_WHAT YOU HAVE TO DO:_ Can you return, word for word, the stretch from the first line through the line that contains "שבילתה שנים בטיולים", with both of those lines included?

________________

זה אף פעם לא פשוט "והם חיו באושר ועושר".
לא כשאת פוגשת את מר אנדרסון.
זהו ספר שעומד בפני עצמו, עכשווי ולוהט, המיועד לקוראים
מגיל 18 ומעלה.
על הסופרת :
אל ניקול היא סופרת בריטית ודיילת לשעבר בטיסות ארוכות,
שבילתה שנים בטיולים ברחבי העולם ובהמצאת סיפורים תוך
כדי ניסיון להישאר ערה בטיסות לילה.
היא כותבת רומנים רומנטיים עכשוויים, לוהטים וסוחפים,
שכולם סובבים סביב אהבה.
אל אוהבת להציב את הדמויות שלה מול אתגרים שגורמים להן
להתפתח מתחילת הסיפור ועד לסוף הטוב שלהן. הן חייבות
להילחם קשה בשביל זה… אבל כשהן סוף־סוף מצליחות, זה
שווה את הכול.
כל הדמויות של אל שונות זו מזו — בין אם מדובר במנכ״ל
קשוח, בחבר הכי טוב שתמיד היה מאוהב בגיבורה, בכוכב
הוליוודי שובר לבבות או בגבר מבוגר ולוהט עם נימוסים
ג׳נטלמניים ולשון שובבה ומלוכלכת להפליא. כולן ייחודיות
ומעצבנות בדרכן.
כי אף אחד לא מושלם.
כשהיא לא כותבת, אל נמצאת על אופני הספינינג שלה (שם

________________

_SOLUTION TO THIS TASK:_
זה אף פעם לא פשוט "והם חיו באושר ועושר".
לא כשאת פוגשת את מר אנדרסון.
זהו ספר שעומד בפני עצמו, עכשווי ולוהט, המיועד לקוראים
מגיל 18 ומעלה.
על הסופרת :
אל ניקול היא סופרת בריטית ודיילת לשעבר בטיסות ארוכות,
שבילתה שנים בטיולים ברחבי העולם ובהמצאת סיפורים תוך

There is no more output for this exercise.